### Text excerpt
────────────────────────────────────────
Johns Hopkins engineers and cardiology experts teamed up to develop the device and demonstrated in lab tests that the prototype sensor had successfully detected a protein associated with brain injuries.
"Ideally, the testing would happen while the surgery is going on, by placing just a drop of the patient's blood on the sensor, which could activate a sound, light or numeric display if the protein is present," said the study's senior author, Howard E Katz, a Whiting School of Engineering expert in organic thin film transistors, which form the basis of the biosensor.
Everett sought an engineer to design a biosensor that responds to glial fibrillary acidic protein (GFAP), which is a biomarker linked to brain injuries.
"If we can be alerted when the injury is occurring then we should be able to develop better therapies. We could improve our control of blood pressure or redesign our cardiopulmonary bypass machines," Everett said.
At present, Everett said, doctors have to wait years for some brain injury-related symptoms to appear. That slows down the process of finding out whether new procedures or treatments to reduce brain injuries are effective.
"The sensor platform is very rapid. It's practically instantaneous," Everett said.
To create this sensor, Katz turned to an organic thin film transistor design.
The sensing area is a small square, 3/8ths-of-an-inch on each side. On the surface of the sensor is a layer of antibodies that attract GFAP, the target protein.
These electrical changes can be monitored, enabling the user to know when GFAP is present.
"This sensor proved to be extremely sensitive. It recognised GFAP even when there were many other protein molecules nearby. As far as we've been able to determine, this is the most sensitive protein detector based on organic thin film transistors," Katz said.
The study was published in the journal Chemical Science.
────────────────────────────────────────
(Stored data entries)

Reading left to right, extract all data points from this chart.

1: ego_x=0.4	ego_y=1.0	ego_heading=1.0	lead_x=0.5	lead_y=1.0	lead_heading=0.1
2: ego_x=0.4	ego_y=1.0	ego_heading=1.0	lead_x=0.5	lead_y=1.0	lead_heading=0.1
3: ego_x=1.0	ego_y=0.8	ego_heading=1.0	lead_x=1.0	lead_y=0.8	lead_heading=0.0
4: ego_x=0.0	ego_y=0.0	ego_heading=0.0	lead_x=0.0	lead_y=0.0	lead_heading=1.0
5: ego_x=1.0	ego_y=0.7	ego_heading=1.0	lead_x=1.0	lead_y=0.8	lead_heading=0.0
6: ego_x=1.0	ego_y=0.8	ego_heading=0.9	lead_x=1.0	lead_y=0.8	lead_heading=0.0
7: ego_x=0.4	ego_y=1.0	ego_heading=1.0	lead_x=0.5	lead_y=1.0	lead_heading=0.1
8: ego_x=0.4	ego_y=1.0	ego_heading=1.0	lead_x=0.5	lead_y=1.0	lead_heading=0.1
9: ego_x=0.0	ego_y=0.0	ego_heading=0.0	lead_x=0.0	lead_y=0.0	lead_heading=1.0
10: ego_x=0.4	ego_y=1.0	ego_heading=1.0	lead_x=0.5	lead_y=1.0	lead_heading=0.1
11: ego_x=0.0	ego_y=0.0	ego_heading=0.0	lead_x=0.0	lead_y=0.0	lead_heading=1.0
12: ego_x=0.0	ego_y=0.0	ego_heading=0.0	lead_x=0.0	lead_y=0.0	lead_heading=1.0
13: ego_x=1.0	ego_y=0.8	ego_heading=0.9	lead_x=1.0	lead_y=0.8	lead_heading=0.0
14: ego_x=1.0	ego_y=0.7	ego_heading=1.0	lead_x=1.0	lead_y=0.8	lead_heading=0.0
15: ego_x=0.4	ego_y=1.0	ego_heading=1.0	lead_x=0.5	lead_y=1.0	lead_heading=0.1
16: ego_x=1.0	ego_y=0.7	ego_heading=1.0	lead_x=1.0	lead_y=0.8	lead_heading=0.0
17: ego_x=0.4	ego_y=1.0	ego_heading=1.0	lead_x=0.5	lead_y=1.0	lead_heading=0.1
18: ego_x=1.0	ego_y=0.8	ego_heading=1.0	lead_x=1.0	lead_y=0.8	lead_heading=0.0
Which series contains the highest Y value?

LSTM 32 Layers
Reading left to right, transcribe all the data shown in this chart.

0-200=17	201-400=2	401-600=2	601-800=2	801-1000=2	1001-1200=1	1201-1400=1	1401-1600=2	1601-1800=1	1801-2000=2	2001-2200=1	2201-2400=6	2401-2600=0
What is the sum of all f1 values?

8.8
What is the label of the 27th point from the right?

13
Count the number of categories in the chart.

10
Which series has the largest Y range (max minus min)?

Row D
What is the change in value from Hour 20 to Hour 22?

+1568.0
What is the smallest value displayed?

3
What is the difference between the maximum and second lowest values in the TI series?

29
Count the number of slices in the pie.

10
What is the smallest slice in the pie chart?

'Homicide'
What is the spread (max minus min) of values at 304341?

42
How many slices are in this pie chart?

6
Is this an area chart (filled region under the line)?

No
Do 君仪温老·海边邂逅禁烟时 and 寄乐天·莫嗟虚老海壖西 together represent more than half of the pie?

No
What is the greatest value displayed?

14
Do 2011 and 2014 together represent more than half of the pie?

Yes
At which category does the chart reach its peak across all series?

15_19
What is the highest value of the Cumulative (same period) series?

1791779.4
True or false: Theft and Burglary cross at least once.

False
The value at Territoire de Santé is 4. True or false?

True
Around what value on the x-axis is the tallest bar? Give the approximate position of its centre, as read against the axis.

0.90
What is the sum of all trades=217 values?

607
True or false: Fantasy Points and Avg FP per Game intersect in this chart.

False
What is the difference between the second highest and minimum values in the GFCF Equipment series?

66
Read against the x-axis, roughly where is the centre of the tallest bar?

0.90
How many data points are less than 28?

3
────────────────────────────────────────
### Complete the following
A – Transcribe the stretch of the biosensor article from "The sensing area" through "journal Chemical Science.".
B – Answer these questions from the biosensor article:
(i) What is the size of the sensor's sensing area?
(ii) In which journal was the study published?
(iii) What does the abbreviation GFAP stand for?

### Responses
A –
The sensing area is a small square, 3/8ths-of-an-inch on each side. On the surface of the sensor is a layer of antibodies that attract GFAP, the target protein.
These electrical changes can be monitored, enabling the user to know when GFAP is present.
"This sensor proved to be extremely sensitive. It recognised GFAP even when there were many other protein molecules nearby. As far as we've been able to determine, this is the most sensitive protein detector based on organic thin film transistors," Katz said.
The study was published in the journal Chemical Science.

B –
(i) A small square, 3/8ths of an inch on each side.
(ii) Chemical Science.
(iii) Glial fibrillary acidic protein.